▶ [Document text]
○ ○ ○ ○ ○

COMFORTING CURRY & COOKING TOGETHER

A week ago, I got one of those phone calls that parents dread. My son rang early evening, just I was sitting down to dinner to the usual accompaniment of The Archers, to tell me he'd had a terrible headache for three days, had awful aches and pains, an upset stomach and a raised temperature.

"Have you got a rash?" was my first question to which he replied "No, but I can't get rid of this headache. I'm going to A&E".

The last communication with him was a few hours later to tell me he'd had a chest X-ray and a blood test. I couldn't reach him by phone the next morning and so drove up to Kingston where he lives, hoping to find him recovering in bed at home. But there was no sign of him, nor his motorcyle, at his flat and his cat came dashing in when we arrived, clearly very hungry.

Eventually, I located my son in the labyrinth of Kingston Hospital. He'd been admitted to the Acute Assessment Unit and when I arrived he told me he was being screened for meningitis, for which he would require a lumbar puncture. Admittedly, he looked ok at this point - he'd been given IV fluids, painkillers and antibiotics and was desperate for a phone charger so that he could contact his girlfriend. Dad was despatched back to the flat to get this and refreshments.

To cut a long and rather stressful story short, my son's tests came back clear and he was discharged from hospital the next day, with the vague advice that he "might have a headache" from the lumbar puncture and that he could take paracetomol and drink coffee or Coca Cola to relieve it. We packed up his stuff and while I trudged back to his flat, he rode his beloved motorcycle home.

He seemed ok, though complained of backache, and the following day I went home to Dorset, having filled up his fridge with easy-to-cook things like soup and pasta. But by the weekend the full after-effects of the lumbar puncture caught up with him and he was prostrated in bed for a day, unable to stand without feeling incredibly dizzy and nauseous (the effect of the change of pressure in the fluid around the spine and brain). So I went back up to London to look after him.I think the combined effect of having mum to cook and clean, make cups of very strong coffee and watch re-runs of Curb Your Enthusiasm with him helped a lot, and by the middle of the week he was much better. We decided to cook a curry supper for an old friend of ours.

○ ○ ○ ○ ○

Stored items

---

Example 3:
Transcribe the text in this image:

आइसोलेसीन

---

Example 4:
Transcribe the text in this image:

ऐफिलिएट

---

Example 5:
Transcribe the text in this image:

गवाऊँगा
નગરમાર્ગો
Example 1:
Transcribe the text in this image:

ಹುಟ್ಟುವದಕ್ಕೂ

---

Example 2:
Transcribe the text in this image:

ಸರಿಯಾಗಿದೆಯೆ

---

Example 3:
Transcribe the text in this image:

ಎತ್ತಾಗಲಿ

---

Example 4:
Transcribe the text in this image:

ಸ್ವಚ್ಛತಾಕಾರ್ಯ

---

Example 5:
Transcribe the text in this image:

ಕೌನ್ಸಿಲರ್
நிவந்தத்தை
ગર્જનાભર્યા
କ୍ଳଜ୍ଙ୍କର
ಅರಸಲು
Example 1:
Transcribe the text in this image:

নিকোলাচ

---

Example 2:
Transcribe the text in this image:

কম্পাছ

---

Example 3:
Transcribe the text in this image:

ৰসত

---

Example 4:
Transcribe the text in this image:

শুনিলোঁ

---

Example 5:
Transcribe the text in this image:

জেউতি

○ ○ ○ ○ ○

▶ [Exercise details]
In the account of the son's hospital stay, what did the writer and the son decide to cook for an old friend?

▶ [Result of the exercise]
A curry supper.